A picture should never appear in your copy. Transcribe the listing exactly from its first line through the line with "left knee: (71, 326)", both ends included.

▼

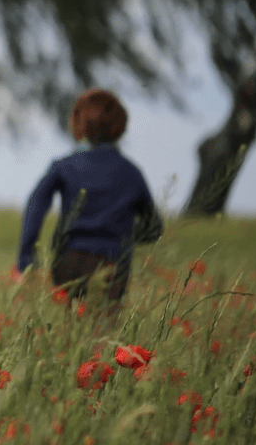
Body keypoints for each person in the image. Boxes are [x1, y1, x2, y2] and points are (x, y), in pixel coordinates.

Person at [15, 88, 162, 302]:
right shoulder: (131, 173)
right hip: (113, 263)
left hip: (68, 261)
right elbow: (153, 227)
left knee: (71, 326)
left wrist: (26, 260)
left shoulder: (64, 167)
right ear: (120, 126)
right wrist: (124, 236)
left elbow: (35, 206)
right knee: (103, 329)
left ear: (77, 123)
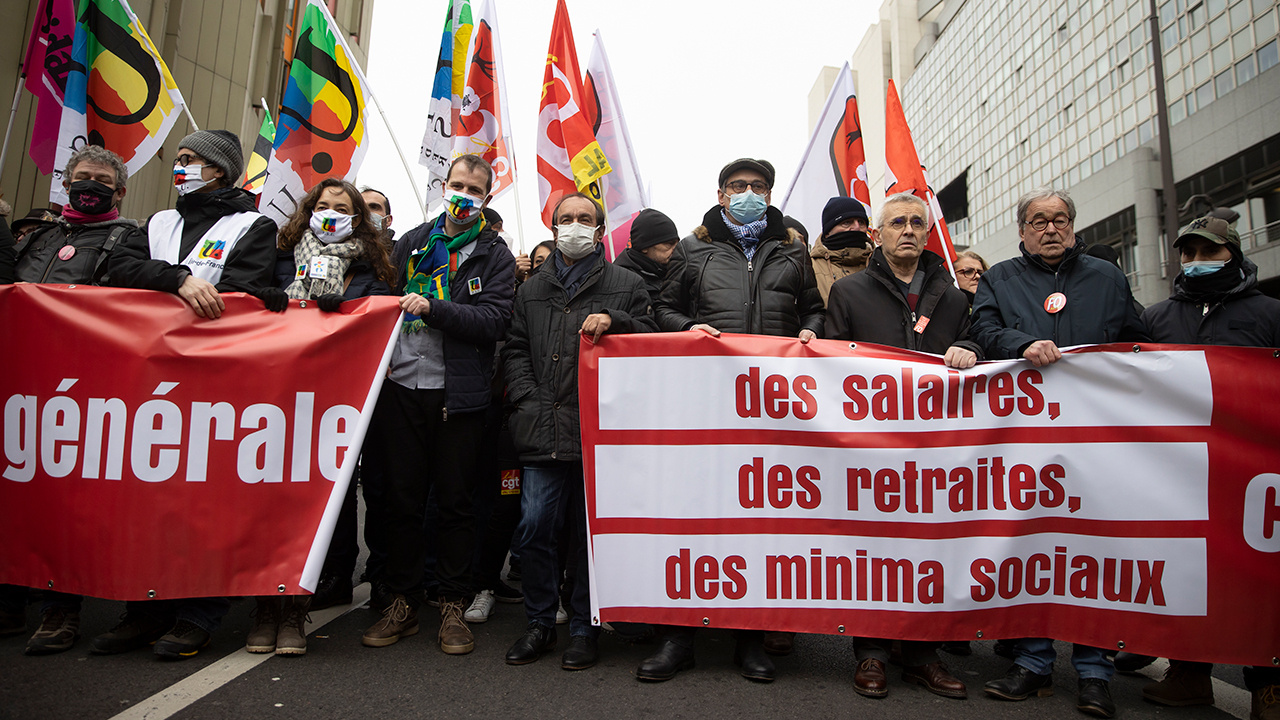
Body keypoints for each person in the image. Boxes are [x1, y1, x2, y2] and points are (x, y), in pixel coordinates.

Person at [973, 187, 1149, 717]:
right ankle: (1033, 663)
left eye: (1060, 219)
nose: (1051, 229)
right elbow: (983, 329)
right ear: (1022, 230)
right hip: (1026, 439)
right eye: (1039, 220)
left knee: (1089, 551)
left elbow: (1138, 340)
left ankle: (1095, 673)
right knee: (1032, 546)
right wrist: (1021, 344)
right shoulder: (999, 278)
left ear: (1073, 226)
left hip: (1094, 440)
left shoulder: (1107, 278)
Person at [646, 158, 823, 684]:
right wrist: (690, 327)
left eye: (758, 187)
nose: (748, 193)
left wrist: (810, 332)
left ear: (770, 194)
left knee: (758, 521)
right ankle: (677, 636)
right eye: (738, 186)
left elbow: (813, 307)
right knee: (692, 516)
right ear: (721, 194)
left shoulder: (792, 249)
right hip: (706, 401)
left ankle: (751, 637)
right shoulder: (694, 249)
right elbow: (660, 307)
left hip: (773, 405)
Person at [102, 129, 276, 659]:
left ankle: (198, 612)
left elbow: (245, 291)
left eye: (189, 160)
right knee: (150, 501)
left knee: (208, 502)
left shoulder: (253, 225)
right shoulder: (157, 223)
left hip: (216, 390)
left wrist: (196, 293)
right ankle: (144, 612)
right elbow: (118, 271)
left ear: (218, 170)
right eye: (178, 159)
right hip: (150, 385)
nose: (179, 167)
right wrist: (177, 279)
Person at [359, 154, 515, 654]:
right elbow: (377, 298)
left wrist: (436, 307)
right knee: (402, 502)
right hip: (402, 388)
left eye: (474, 190)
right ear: (442, 185)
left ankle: (451, 605)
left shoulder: (496, 255)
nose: (463, 197)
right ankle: (402, 604)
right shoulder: (413, 242)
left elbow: (494, 322)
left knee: (455, 505)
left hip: (458, 397)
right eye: (457, 186)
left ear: (486, 198)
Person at [825, 192, 977, 700]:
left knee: (930, 548)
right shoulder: (849, 292)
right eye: (896, 223)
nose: (908, 229)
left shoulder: (955, 298)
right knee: (874, 547)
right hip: (871, 449)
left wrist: (972, 348)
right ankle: (871, 650)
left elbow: (984, 342)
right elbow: (832, 366)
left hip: (937, 451)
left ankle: (922, 652)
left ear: (927, 232)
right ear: (878, 234)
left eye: (917, 222)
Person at [235, 178, 393, 656]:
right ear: (308, 210)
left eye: (341, 208)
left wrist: (340, 310)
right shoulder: (282, 256)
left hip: (331, 403)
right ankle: (265, 608)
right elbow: (246, 297)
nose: (330, 213)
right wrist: (270, 297)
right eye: (322, 206)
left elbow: (377, 318)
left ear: (357, 219)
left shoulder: (373, 268)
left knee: (311, 507)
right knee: (268, 501)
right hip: (276, 397)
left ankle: (294, 613)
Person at [501, 192, 654, 671]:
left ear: (599, 228)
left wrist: (618, 320)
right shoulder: (530, 288)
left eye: (583, 219)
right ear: (552, 229)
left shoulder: (626, 282)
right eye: (565, 218)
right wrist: (529, 397)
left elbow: (651, 336)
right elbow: (515, 348)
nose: (573, 225)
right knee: (534, 529)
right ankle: (541, 621)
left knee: (591, 535)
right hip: (542, 428)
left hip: (599, 433)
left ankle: (585, 627)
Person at [1137, 214, 1280, 717]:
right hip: (1178, 470)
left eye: (1209, 252)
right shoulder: (1156, 319)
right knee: (1186, 571)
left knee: (1255, 577)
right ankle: (1189, 672)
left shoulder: (1269, 313)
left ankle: (1268, 682)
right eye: (1189, 253)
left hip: (1250, 473)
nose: (1196, 262)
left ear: (1233, 254)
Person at [13, 146, 137, 286]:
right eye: (82, 177)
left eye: (102, 180)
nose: (90, 184)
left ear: (120, 193)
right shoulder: (40, 234)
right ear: (67, 186)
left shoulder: (129, 241)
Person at [810, 196, 873, 306]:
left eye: (861, 222)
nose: (856, 227)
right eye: (847, 222)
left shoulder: (881, 262)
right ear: (828, 231)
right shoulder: (809, 268)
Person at [613, 208, 679, 305]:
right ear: (644, 247)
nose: (676, 250)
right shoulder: (618, 280)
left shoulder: (677, 273)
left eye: (677, 245)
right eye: (669, 244)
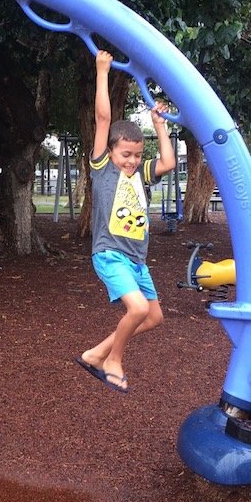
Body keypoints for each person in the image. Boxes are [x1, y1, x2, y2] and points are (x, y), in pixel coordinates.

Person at [75, 49, 176, 393]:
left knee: (154, 316)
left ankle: (96, 353)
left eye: (136, 155)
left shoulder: (141, 174)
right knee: (136, 308)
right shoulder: (103, 169)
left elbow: (168, 163)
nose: (131, 161)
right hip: (110, 254)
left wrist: (159, 126)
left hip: (137, 260)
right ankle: (113, 360)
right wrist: (102, 71)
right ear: (111, 153)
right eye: (125, 155)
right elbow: (103, 120)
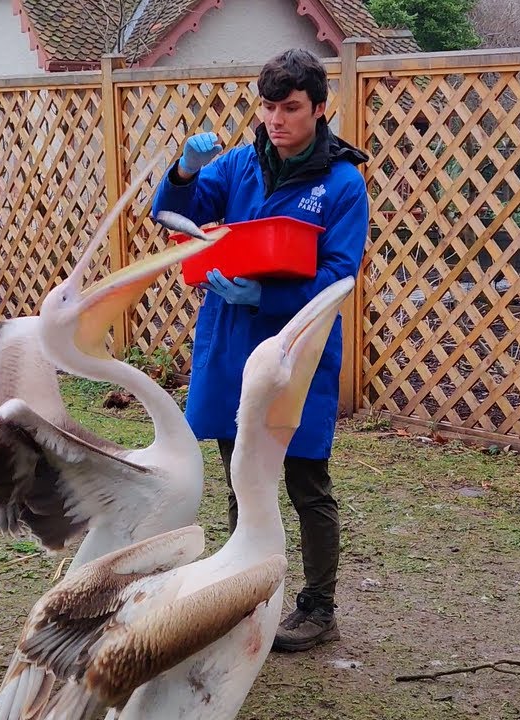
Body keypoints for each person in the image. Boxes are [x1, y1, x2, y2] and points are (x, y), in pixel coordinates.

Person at [149, 47, 370, 652]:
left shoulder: (342, 184)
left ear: (319, 109)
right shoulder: (240, 165)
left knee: (304, 480)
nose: (277, 119)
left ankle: (318, 607)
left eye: (291, 108)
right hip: (230, 341)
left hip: (296, 350)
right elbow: (176, 217)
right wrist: (187, 174)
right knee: (240, 474)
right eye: (269, 107)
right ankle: (245, 590)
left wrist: (266, 295)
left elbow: (341, 276)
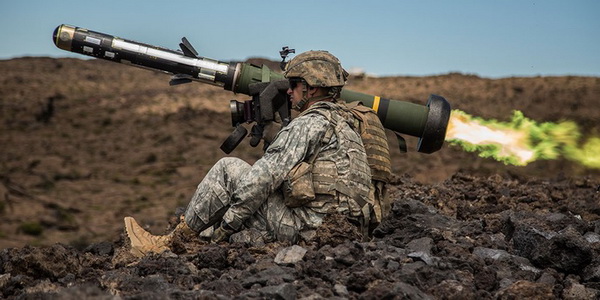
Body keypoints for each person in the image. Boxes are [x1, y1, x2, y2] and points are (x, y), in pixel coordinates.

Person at [124, 50, 389, 257]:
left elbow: (261, 179)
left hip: (310, 232)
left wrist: (228, 224)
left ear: (314, 89)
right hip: (345, 234)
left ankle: (168, 243)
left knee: (230, 170)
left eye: (295, 84)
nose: (289, 90)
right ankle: (201, 234)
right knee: (250, 202)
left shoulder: (310, 123)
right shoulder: (348, 123)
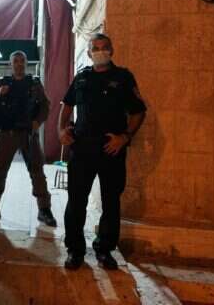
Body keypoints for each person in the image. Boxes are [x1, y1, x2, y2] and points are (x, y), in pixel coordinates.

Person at [59, 33, 147, 270]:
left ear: (112, 50)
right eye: (95, 48)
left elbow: (139, 112)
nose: (100, 51)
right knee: (76, 201)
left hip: (111, 149)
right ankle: (75, 250)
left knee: (111, 202)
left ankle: (105, 249)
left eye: (104, 47)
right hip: (82, 149)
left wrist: (125, 137)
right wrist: (61, 130)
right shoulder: (81, 78)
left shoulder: (123, 77)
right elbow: (66, 105)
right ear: (89, 53)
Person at [0, 51, 57, 227]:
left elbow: (45, 105)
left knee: (37, 171)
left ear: (26, 63)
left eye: (22, 60)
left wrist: (38, 121)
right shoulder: (2, 82)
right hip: (7, 134)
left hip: (29, 133)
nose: (19, 63)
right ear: (11, 64)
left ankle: (44, 209)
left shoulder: (34, 83)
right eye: (16, 60)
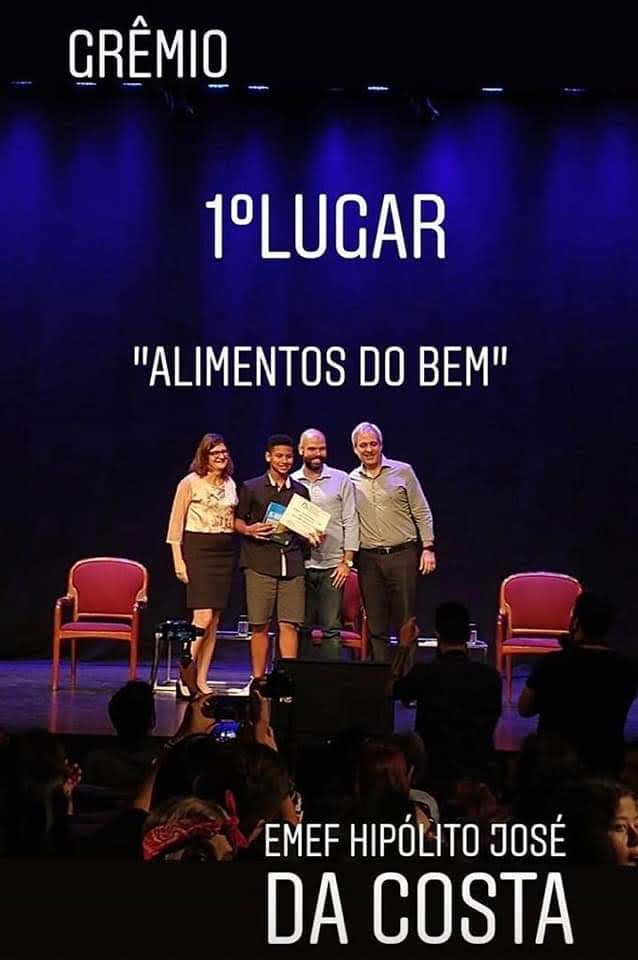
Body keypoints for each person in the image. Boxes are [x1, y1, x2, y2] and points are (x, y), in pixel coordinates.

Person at [518, 592, 638, 777]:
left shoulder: (552, 663)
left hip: (554, 768)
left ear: (576, 622)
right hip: (605, 766)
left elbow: (524, 709)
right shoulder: (627, 667)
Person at [349, 421, 435, 662]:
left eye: (373, 444)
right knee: (376, 624)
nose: (369, 449)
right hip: (369, 559)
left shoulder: (403, 471)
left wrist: (427, 547)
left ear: (381, 445)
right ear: (355, 449)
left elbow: (421, 511)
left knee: (406, 622)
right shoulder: (351, 480)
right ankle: (382, 677)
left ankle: (406, 677)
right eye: (363, 445)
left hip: (402, 556)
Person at [391, 605, 502, 789]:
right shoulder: (490, 677)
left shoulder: (424, 673)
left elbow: (390, 691)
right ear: (468, 634)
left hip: (433, 777)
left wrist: (403, 647)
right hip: (478, 778)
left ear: (437, 633)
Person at [235, 434, 318, 678]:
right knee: (259, 625)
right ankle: (258, 679)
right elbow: (236, 520)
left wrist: (314, 535)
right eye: (279, 456)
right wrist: (248, 530)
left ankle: (286, 679)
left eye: (288, 456)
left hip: (292, 564)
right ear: (268, 457)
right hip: (259, 563)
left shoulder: (300, 491)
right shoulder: (252, 487)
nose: (284, 461)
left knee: (289, 624)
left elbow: (306, 528)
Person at [166, 432, 238, 694]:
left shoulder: (230, 483)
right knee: (203, 616)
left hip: (224, 552)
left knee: (215, 620)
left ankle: (201, 678)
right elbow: (175, 525)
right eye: (215, 453)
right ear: (204, 456)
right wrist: (178, 560)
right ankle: (184, 671)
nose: (221, 456)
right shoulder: (190, 483)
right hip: (199, 549)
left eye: (224, 452)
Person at [292, 428, 359, 660]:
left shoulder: (341, 479)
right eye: (312, 449)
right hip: (301, 566)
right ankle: (302, 677)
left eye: (322, 449)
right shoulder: (291, 481)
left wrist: (346, 562)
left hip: (333, 567)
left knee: (331, 628)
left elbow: (351, 520)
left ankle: (331, 677)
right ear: (301, 450)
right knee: (302, 628)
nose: (317, 454)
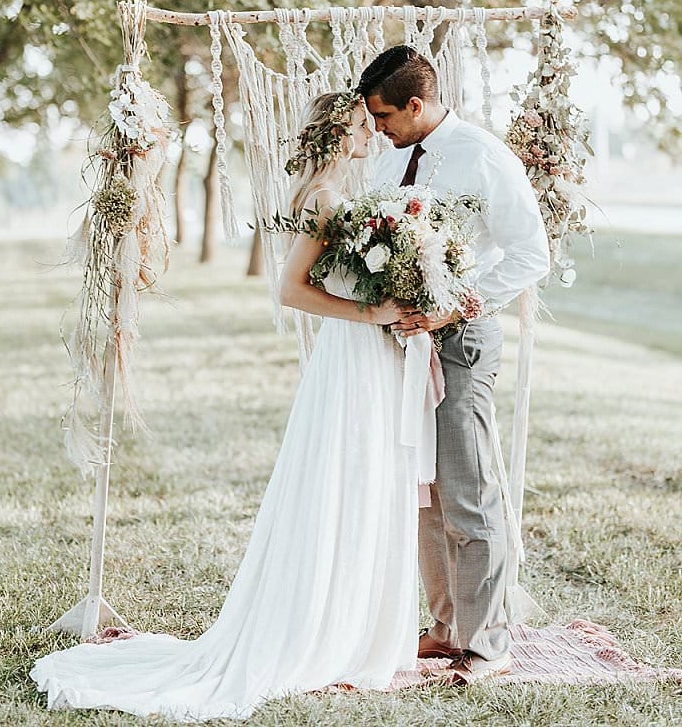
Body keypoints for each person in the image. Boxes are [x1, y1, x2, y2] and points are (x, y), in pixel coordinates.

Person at [31, 91, 424, 721]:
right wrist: (372, 310)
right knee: (344, 474)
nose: (371, 134)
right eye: (358, 125)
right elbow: (292, 289)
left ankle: (357, 625)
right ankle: (325, 629)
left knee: (367, 475)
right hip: (351, 353)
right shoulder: (321, 199)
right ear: (334, 131)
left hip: (366, 355)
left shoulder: (341, 191)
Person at [357, 45, 550, 685]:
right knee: (424, 494)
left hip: (462, 340)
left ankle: (488, 644)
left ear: (416, 104)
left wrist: (450, 307)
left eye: (384, 116)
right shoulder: (391, 162)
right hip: (403, 348)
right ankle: (445, 628)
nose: (377, 128)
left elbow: (529, 256)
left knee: (468, 491)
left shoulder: (485, 157)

▲

- _Answer to the problem_:
Body keypoints for each person in the image. Boxes are [x1, y1, x2, y2] and points are (x, y), in pixel coordinates.

Person at [15, 88, 162, 302]:
right shoulder: (131, 173)
right hip: (113, 263)
left hip: (68, 261)
right elbow: (153, 227)
left knee: (71, 326)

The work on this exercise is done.